Con cautela fece qualche passo verso il centro della stanza. Con gli anni aveva imparato che, in quei momenti, Rachel aveva bisogno di non sentire minacciati i suoi spazi.

«Rachel... Amore...» Non voleva spaventarla ulteriormente, ma le parole le uscirono di bocca prima che se ne accorgesse e la vide sobbalzare, sorpresa della sua presenza.

Rachel la fissò intensamente e si asciugò le lacrime col palmo della mano, cercando di darsi contegno, senza evidente successo.

«Sei tornata...» Mormorò.

«Te l'avevo detto che sarei tornata presto.» Rispose avvicinandosi, ora velocemente, a lei. Si sedette sul divano al suo fianco e le mise una ciocca di capelli dietro l'orecchio per poi asciugarle una lacrima capricciosa con il pollice. «Mi dispiace, Rachel... Non volevo... Non volevo che tu ti disperassi in questo modo.»

Rachel scosse la testa, ma non rispose, lanciò uno sguardo al televisore e un'altra ondata di disperazione la colse.

A quel punto Quinn aggrottò la fronte e seguì il suo sguardo, alzando un sopracciglio.

«Non posso crederci...» Mormorò mentre i suoi occhi indugiavano sulla figura di Clark Gable che aveva appena pronunciato le parole più famose della storia del cinema. Chiuse gli occhi e scosse la testa prima di portarsi una mano sulla fronte. «Le lacrime... Le lacrime sono per "Via col vento", vero?»

Rachel cercò di ricomparsi. «In parte...» Mormorò. «Io ho immaginato te ch-che dicevi quella frase e te ne andavi p-per sempre.» Non riuscì a fermarsi e un grosso singhiozzo le scosse il corpo.

«Rachel, ascoltami...» Iniziò Quinn, afferrando il telecomando e spegnendo la tv.

«Ma-» Provò a protestare Rachel.

«Ascoltami!» Le ordinò Quinn, per poi voltarsi maggiormente verso di lei e stringere le mani di Rachel nelle sue. Fortunatamente sembrò bastare ad attirare l'attenzione di sua moglie. «Io non ti abbandonerò. Non ho alcuna intenzione di farlo, quindi, per favore, togliti questa assurda paura dalla mente. Abbiamo avuto una semplice discussione, nulla che non si possa risolvere. Ok?»

«Davvero? Lo giuri?»

Sembrava assurdo, ma Rachel aveva imparato ad accettare quella sua vita così diversa da quella che si era prefissata, e adesso non l'avrebbe cambiata per nulla al mondo. Non avrebbe fatto a meno di Levi e delle sue chiacchiere, né del pianto e delle risate di Charlotte, e più di tutto non avrebbe rinunciato a Quinn e al suo sorriso.
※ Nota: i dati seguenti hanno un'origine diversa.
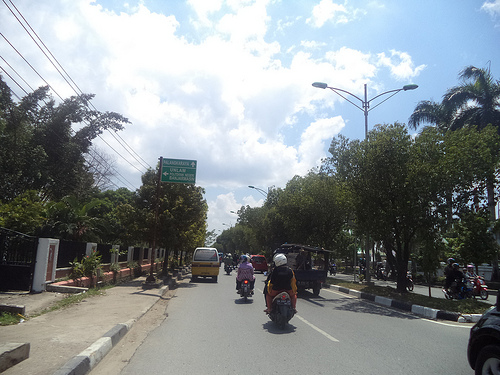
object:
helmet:
[272, 254, 288, 268]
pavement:
[0, 263, 175, 374]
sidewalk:
[327, 271, 500, 326]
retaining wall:
[34, 239, 186, 294]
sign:
[160, 157, 196, 184]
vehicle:
[190, 247, 222, 284]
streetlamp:
[311, 82, 420, 282]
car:
[251, 254, 268, 274]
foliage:
[407, 63, 499, 132]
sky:
[3, 1, 500, 247]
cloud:
[382, 50, 424, 82]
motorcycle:
[263, 276, 295, 330]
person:
[452, 262, 463, 288]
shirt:
[446, 268, 463, 284]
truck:
[275, 244, 331, 298]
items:
[288, 250, 321, 272]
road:
[88, 260, 500, 375]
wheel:
[480, 358, 500, 375]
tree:
[328, 123, 434, 293]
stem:
[395, 233, 404, 261]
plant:
[68, 258, 87, 280]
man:
[265, 253, 298, 310]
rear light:
[244, 279, 250, 285]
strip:
[293, 311, 339, 344]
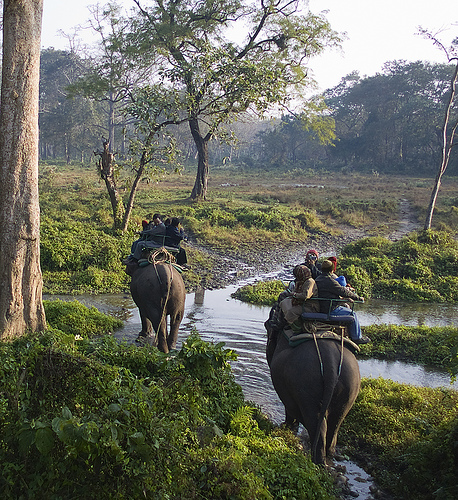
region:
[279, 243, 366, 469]
people riding an elephant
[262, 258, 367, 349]
Several people atop an elephant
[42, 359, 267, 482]
Lots of green foliage next to the water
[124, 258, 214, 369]
An elephant walking in water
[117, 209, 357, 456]
Two elephants carrying people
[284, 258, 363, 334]
The people are in a basket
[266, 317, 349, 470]
A large elephants rear end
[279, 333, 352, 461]
The elephant is very wide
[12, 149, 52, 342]
A tall tree with white bark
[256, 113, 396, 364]
An elephant walking through a wet and soggy area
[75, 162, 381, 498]
two elephants that are walk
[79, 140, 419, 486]
two elephants carrying people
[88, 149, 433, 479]
two elephants carrying people on their backs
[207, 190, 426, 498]
an elephant walking in the water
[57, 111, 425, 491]
elephant walking in water with people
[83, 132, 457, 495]
two large elephants walking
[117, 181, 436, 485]
two large elephants walking in the water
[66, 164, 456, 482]
a stream of water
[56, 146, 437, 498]
an area of grass trees and water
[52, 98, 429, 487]
large elephants walking togehter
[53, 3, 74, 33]
white clouds in light blue sky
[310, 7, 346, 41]
white clouds in light blue sky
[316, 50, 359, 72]
white clouds in light blue sky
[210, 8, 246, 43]
white clouds in light blue sky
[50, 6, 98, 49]
white clouds in light blue sky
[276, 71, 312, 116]
white clouds in light blue sky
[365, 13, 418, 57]
white clouds in light blue sky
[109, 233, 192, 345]
gray elephants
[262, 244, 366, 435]
gray elephants with people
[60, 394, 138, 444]
green bushes on shore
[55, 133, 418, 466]
People are going on a safari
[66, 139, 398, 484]
People are riding some elephants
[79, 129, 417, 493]
Elephants are walking through some water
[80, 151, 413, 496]
Elephants have people on their backs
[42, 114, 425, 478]
Elephants are being used for travel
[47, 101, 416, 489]
Elephants are moving through the jungle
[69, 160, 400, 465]
People are enjoying the ride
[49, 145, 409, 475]
Elephants are taking people home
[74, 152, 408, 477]
Elephants are doing some work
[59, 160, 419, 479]
A male and a female elephant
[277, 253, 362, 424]
people riding gray elephants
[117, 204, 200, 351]
people riding gray elephants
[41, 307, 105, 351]
short green grass near river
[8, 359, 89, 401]
short green grass near river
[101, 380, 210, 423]
short green grass near river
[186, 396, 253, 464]
short green grass near river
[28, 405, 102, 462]
short green grass near river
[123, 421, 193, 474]
short green grass near river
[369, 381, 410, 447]
short green grass near river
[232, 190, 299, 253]
short green grass near river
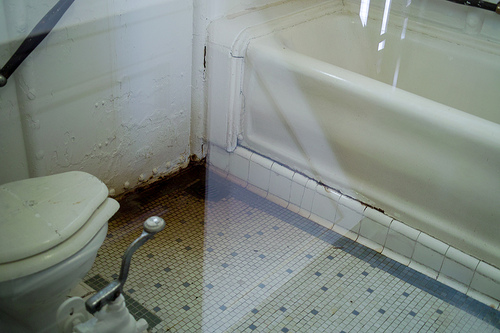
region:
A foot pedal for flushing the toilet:
[54, 213, 175, 332]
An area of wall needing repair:
[48, 20, 232, 234]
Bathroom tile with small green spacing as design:
[68, 164, 494, 331]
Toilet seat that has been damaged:
[1, 134, 121, 329]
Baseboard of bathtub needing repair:
[196, 127, 400, 265]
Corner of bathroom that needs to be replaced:
[11, 15, 392, 292]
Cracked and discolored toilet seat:
[1, 159, 121, 287]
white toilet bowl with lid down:
[5, 156, 108, 331]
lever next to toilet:
[88, 209, 169, 314]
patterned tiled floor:
[109, 194, 499, 324]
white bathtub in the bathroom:
[229, 19, 499, 275]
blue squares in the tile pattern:
[104, 199, 476, 331]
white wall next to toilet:
[7, 2, 182, 194]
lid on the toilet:
[3, 163, 109, 266]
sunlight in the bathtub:
[358, 0, 420, 88]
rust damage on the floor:
[110, 153, 292, 247]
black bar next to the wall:
[3, 2, 63, 88]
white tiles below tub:
[213, 144, 498, 308]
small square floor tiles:
[85, 176, 495, 331]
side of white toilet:
[0, 171, 120, 332]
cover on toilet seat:
[0, 169, 117, 277]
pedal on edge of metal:
[88, 214, 163, 311]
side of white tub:
[241, 41, 498, 268]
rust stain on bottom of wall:
[117, 153, 206, 213]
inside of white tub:
[303, 23, 498, 127]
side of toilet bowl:
[0, 225, 109, 331]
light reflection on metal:
[125, 230, 146, 254]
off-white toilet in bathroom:
[0, 170, 122, 323]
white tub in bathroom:
[204, 2, 499, 309]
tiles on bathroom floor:
[70, 177, 497, 331]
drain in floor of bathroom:
[187, 174, 230, 201]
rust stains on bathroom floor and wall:
[110, 155, 316, 240]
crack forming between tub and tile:
[235, 139, 391, 217]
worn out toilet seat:
[0, 168, 121, 280]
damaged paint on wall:
[24, 83, 199, 195]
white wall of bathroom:
[2, 2, 201, 198]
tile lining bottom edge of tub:
[205, 140, 499, 310]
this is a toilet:
[2, 171, 121, 311]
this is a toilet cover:
[4, 173, 112, 265]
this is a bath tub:
[226, 21, 496, 313]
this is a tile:
[441, 249, 474, 294]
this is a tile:
[359, 204, 391, 252]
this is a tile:
[334, 190, 367, 235]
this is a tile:
[262, 156, 288, 198]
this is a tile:
[432, 246, 480, 296]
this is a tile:
[209, 139, 249, 181]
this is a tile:
[269, 159, 291, 202]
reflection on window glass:
[3, 1, 498, 328]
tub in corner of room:
[239, 1, 499, 265]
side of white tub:
[247, 47, 499, 264]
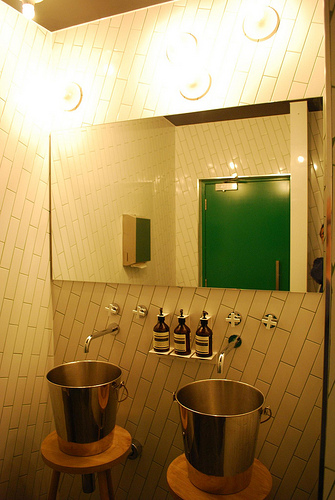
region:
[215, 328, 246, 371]
a faucet on the wall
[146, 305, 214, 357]
three brown dispensers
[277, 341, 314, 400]
tile on a wall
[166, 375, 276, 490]
a metal bucket sink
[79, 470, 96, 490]
the drain on a sink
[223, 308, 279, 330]
knobs for a water faucet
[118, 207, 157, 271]
a paper towel dispenser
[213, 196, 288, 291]
a green painted door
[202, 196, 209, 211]
a door hinge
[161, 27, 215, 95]
lights on the wall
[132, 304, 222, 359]
three bottles on the shelf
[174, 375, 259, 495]
silver bucket on stool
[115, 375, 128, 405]
handle of bucket to the side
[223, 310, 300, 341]
hot and cold handles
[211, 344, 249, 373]
faucet from the wall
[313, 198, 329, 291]
person in the mirror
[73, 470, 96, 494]
metal object under stool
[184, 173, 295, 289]
large green door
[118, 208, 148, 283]
towel dispenser on the wall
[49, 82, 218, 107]
two lights on the wall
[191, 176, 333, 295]
A green door is reflecting from a mirror.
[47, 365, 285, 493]
Two buckets are on top of a stool.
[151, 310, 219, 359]
3 bottles are hanging from a wall.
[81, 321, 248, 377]
Two faucets are coming out of the wall.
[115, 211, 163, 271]
Paper towel dispenser is reflecting from a mirror.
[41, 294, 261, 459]
The sinks are underneath a mirror.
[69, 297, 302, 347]
Sink knobs are underneath the mirror.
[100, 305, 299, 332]
Sink knobs are coming out of the wall.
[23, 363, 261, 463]
2 silver buckets are under the mirror.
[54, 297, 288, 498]
White tile is displayed behind the buckets.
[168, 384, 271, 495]
the bucket is mettalic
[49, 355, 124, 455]
the bucket is metallic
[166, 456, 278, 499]
the stool is wooden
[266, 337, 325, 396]
the walls are tiled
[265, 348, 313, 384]
the tiles are white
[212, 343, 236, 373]
the tap is mettalic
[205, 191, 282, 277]
the door is blue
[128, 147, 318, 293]
reflection is in the mirror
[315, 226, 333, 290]
the guy is in the mirror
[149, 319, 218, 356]
the bottles are three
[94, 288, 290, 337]
Knobs on the wall.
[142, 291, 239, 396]
Soap on the ledge.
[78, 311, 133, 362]
Faucet on the wall.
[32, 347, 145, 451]
Bucket on the stool.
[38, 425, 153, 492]
Stool with a bucket.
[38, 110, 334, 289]
Mirror on the wall.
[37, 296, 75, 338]
Tile on the wall.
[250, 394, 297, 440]
Handle on the bucket.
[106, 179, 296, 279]
Reflection in the mirror.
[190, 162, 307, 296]
Green door reflected in the mirror.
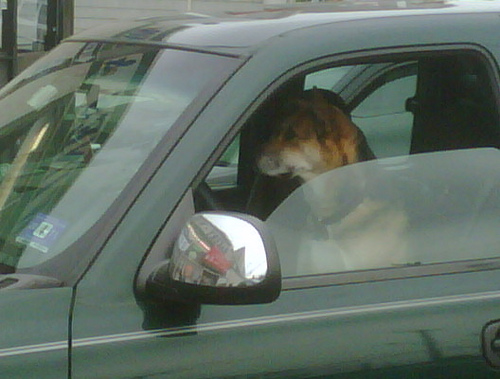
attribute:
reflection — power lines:
[188, 230, 237, 283]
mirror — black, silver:
[157, 203, 275, 312]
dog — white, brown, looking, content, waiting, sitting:
[258, 94, 403, 257]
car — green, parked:
[0, 8, 498, 378]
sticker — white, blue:
[7, 206, 72, 259]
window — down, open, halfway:
[265, 144, 498, 274]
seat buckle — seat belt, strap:
[397, 83, 438, 115]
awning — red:
[204, 243, 231, 276]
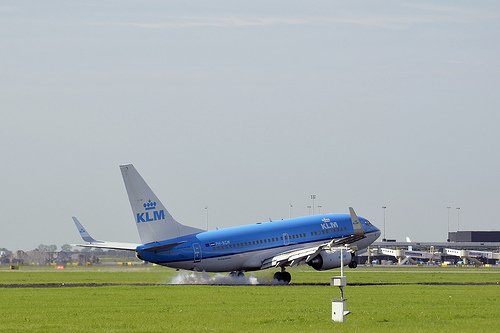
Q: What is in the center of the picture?
A: A blue and white plane.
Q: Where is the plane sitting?
A: In a field covered in green grass.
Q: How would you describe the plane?
A: Its blue and white.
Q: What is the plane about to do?
A: It is taking off.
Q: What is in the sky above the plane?
A: Whispy white clouds.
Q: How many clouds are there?
A: Very few clouds.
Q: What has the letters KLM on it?
A: A blue and white airplane.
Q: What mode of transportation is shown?
A: Planes.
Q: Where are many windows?
A: On the sides of the plane.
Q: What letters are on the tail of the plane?
A: KLM.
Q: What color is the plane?
A: Blue.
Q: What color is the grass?
A: Green.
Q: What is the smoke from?
A: Tires.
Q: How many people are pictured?
A: 0.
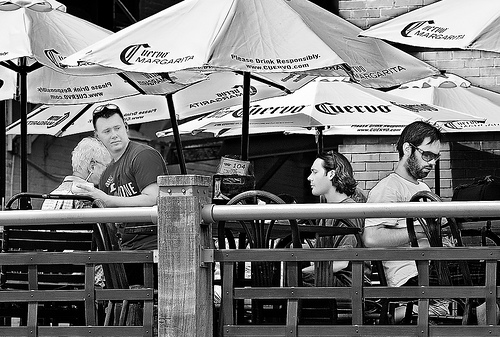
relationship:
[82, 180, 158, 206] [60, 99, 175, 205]
arm are walking on person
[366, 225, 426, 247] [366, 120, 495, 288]
arm of person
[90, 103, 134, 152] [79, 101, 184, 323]
head of a person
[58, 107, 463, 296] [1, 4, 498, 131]
people under umbrellas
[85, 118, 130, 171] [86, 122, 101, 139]
earbuds in h ears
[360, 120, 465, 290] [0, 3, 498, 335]
man sitting in a cafe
«Lo giuro.» Rispose senza batter ciglio. «Ma devi iniziare davvero a fidarti di me. Ho bisogno di sapere cosa ti passa per la testa, se c'è qualcosa che ti affligge e, soprattutto, ho bisogno che tu mi dica quando hai l'impressione di ricordare qualcosa.» Il suo tono era fermo, ma tentò di pronunciare quelle parole con più dolcezza possibile. A quel tentativo contribuì anche il suo pollice, che, con attenzione, disegnava dei piccoli cerchi sul dorso della mano di Rachel. «Voglio davvero aiutarti a superare tutti questi traumi, ma ho bisogno che anche tu sia disposta ad aiutare me, perché è difficile, Rachel, è maledettamente difficile ricostruire tutto. Devi volerlo anche tu, devi volerlo soprattutto tu.»

«Lo voglio anch'io.» Rispose Rachel, osservando le loro mani che si univano perfettamente. «Lo voglio e ti chiedo scusa per quello che ho detto, mi dispiace tanto e prometto che mi aprirò di più con te.»

Finalmente Quinn si lasciò andare ad un sorriso sincero. Non lo credeva possibile, ma i consigli di Santana erano stati davvero utili. Ovviamente non l'avrebbe mai ammesso davanti a lei: quando poteva si risparmiava con piacere gli exploit di megalomania di Santana Lopez. Si sarebbe limitata a ringraziarla mentalmente.

«Mi spiace aver rovinato la nostra serata.» Mormorò, abbassando lo sguardo con aria colpevole. «Stava andando tutto così bene...»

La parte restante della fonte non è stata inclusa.